### PROBLEM DETAILS
Swap "near" for "beside" in the part of the entries that opens with the line containing "[440, 73, 485, 223] [469, 83, 485, 103]" and closes with the line containing "[327, 175, 335, 206] [268, 221, 289, 241]", and return only that part with everything else unchanged. Leave the pictures out of your answer.

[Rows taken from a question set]
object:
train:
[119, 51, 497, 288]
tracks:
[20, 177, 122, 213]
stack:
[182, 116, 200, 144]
* * *
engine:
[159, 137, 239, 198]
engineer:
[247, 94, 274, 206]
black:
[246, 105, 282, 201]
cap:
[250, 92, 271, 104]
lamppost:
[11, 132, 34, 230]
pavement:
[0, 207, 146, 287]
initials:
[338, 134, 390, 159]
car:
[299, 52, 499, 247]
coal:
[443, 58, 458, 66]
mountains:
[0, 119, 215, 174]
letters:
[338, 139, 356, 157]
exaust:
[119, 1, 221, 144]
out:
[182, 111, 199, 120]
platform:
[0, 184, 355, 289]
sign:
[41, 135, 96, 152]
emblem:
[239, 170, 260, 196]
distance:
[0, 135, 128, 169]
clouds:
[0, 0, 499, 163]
==
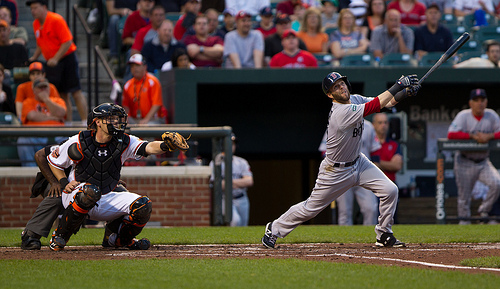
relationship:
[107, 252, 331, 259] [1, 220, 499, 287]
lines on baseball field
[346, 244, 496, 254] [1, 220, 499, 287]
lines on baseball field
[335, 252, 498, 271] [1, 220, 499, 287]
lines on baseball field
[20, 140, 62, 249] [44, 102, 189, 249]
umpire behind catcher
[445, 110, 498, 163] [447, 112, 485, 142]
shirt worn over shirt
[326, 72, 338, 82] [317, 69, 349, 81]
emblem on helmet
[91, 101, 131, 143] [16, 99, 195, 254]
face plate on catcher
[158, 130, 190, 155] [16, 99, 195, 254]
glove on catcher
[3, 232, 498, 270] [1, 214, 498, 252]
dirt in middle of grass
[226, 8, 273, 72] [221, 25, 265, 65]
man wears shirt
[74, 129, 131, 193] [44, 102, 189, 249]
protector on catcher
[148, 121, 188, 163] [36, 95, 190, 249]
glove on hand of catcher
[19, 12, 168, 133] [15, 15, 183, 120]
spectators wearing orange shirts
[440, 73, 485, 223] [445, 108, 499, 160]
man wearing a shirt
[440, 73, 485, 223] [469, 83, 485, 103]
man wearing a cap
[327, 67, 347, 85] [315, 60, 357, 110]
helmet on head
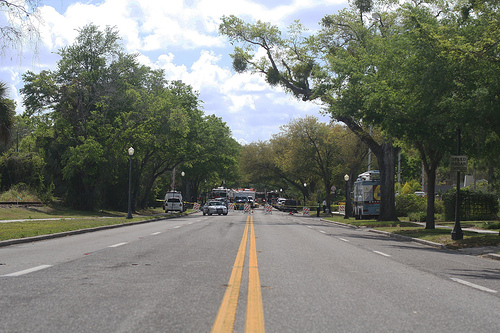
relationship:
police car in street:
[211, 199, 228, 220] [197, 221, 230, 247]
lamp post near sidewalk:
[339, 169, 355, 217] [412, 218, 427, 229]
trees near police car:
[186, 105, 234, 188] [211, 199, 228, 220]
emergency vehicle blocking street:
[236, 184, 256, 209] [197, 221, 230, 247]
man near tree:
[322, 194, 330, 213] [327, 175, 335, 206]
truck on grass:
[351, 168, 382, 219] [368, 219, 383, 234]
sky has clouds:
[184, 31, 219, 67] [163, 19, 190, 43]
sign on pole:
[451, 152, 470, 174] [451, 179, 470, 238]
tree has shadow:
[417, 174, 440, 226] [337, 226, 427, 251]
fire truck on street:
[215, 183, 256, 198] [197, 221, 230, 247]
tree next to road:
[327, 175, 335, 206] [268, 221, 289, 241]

### THE COMPLETED TASK
[440, 73, 485, 223] [469, 83, 485, 103]
man wearing a cap
[327, 67, 347, 85] [315, 60, 357, 110]
helmet on head
relationship:
police car in street:
[211, 199, 228, 220] [197, 221, 230, 247]
lamp post beside sidewalk:
[339, 169, 355, 217] [412, 218, 427, 229]
trees beside police car:
[186, 105, 234, 188] [211, 199, 228, 220]
emergency vehicle blocking street:
[236, 184, 256, 209] [197, 221, 230, 247]
man beside tree:
[322, 194, 330, 213] [327, 175, 335, 206]
truck on grass:
[351, 168, 382, 219] [368, 219, 383, 234]
sky has clouds:
[184, 31, 219, 67] [163, 19, 190, 43]
sign on pole:
[451, 152, 470, 174] [451, 179, 470, 238]
tree has shadow:
[417, 174, 440, 226] [337, 226, 427, 251]
fire truck on street:
[215, 183, 256, 198] [197, 221, 230, 247]
tree next to road:
[327, 175, 335, 206] [268, 221, 289, 241]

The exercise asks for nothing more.